_Brief_. Set down all of the data exactly. Pictures stay out of the copy.

_Data block_.
+ + + + + + +

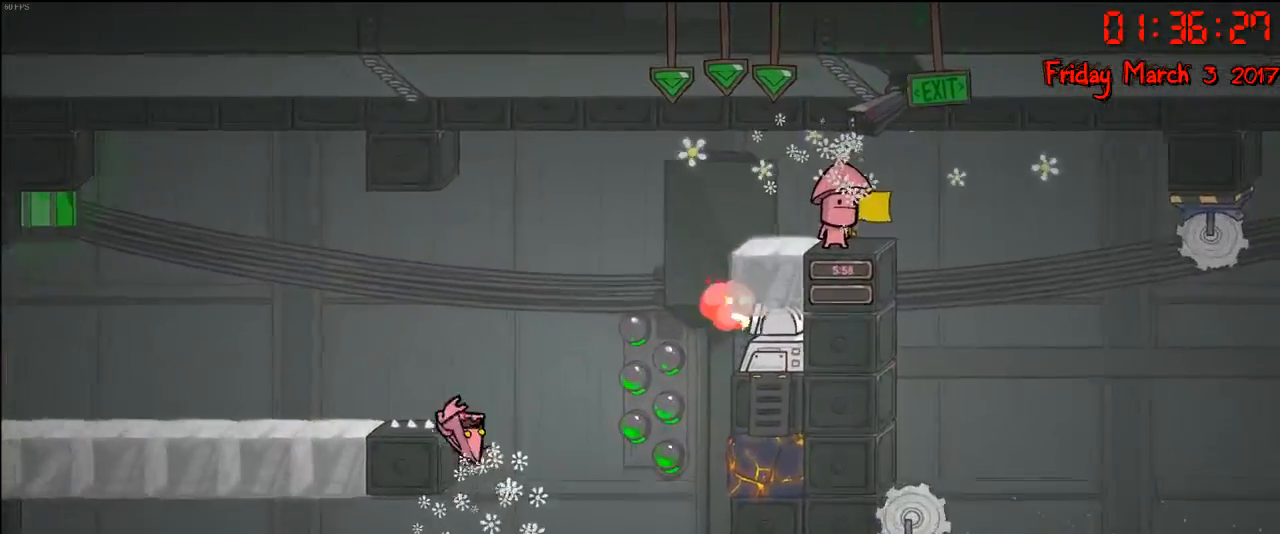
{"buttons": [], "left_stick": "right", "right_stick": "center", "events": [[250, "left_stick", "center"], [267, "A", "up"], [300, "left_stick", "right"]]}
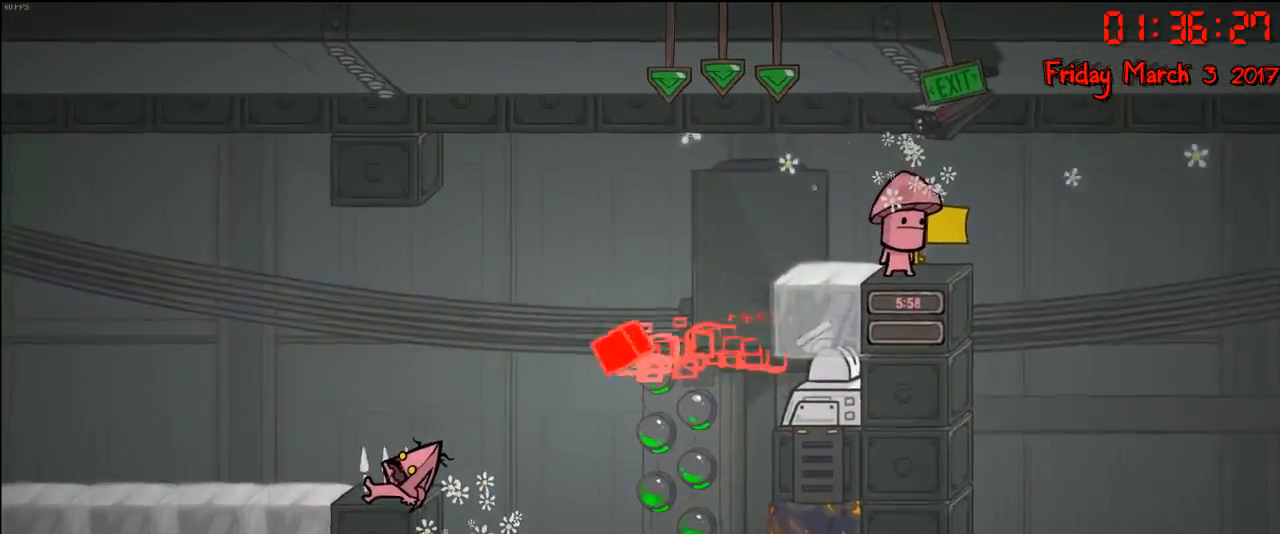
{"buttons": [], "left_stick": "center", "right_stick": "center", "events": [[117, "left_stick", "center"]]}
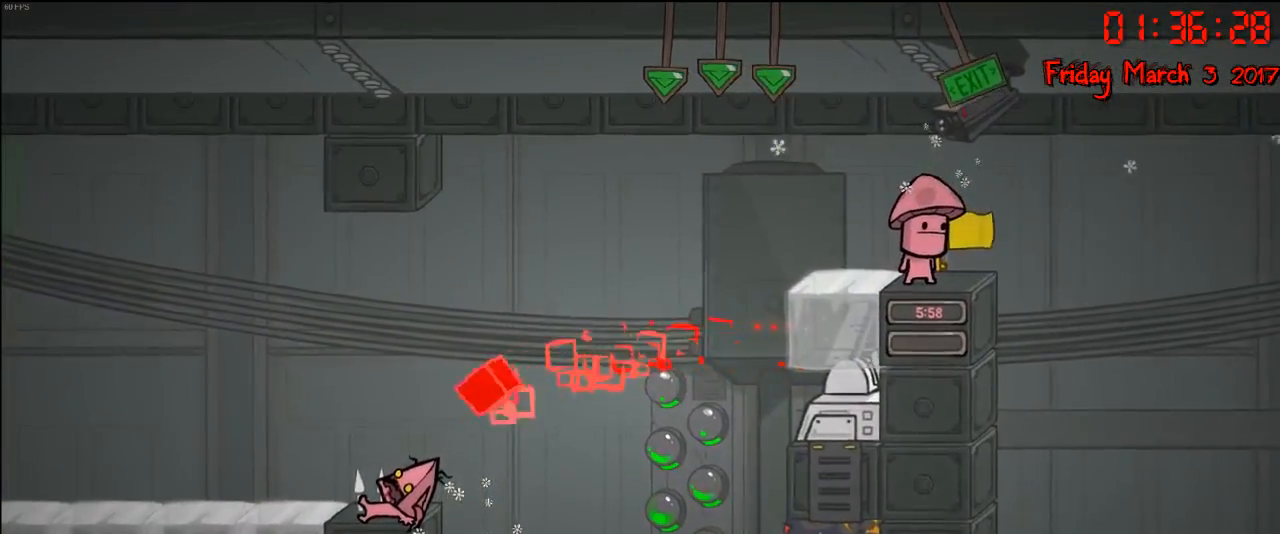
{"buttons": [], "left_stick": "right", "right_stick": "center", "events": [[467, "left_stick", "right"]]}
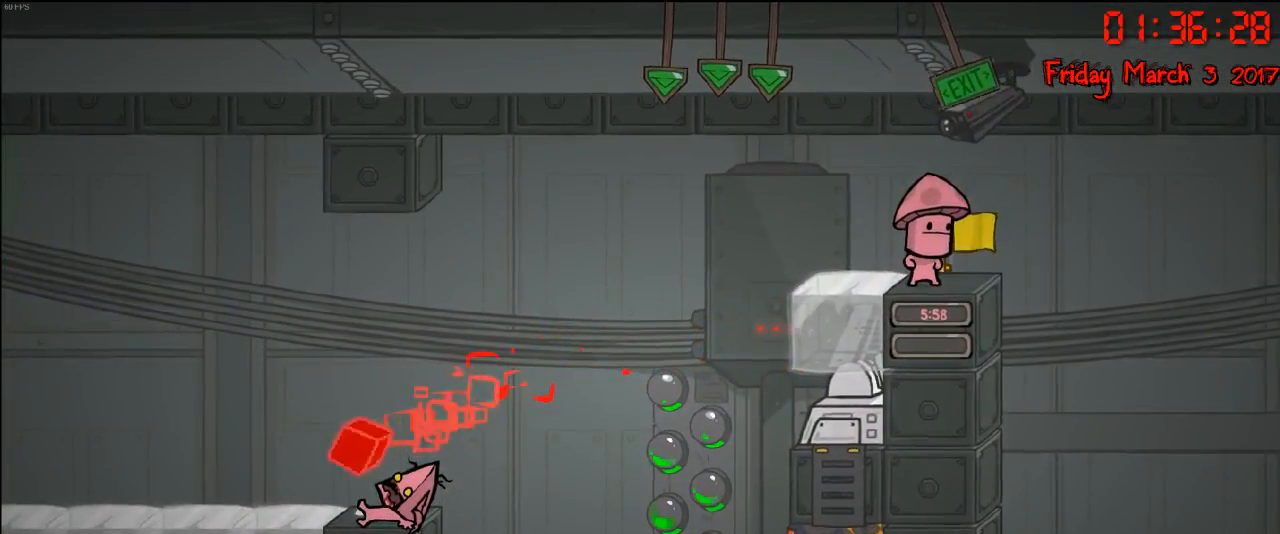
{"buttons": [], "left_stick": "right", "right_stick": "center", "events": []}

+ + + + + + +

_Your response_.
{"buttons": [], "left_stick": "right", "right_stick": "center", "events": [[250, "left_stick", "center"], [267, "A", "up"], [300, "left_stick", "right"]]}
{"buttons": [], "left_stick": "center", "right_stick": "center", "events": [[117, "left_stick", "center"]]}
{"buttons": [], "left_stick": "right", "right_stick": "center", "events": [[467, "left_stick", "right"]]}
{"buttons": [], "left_stick": "right", "right_stick": "center", "events": []}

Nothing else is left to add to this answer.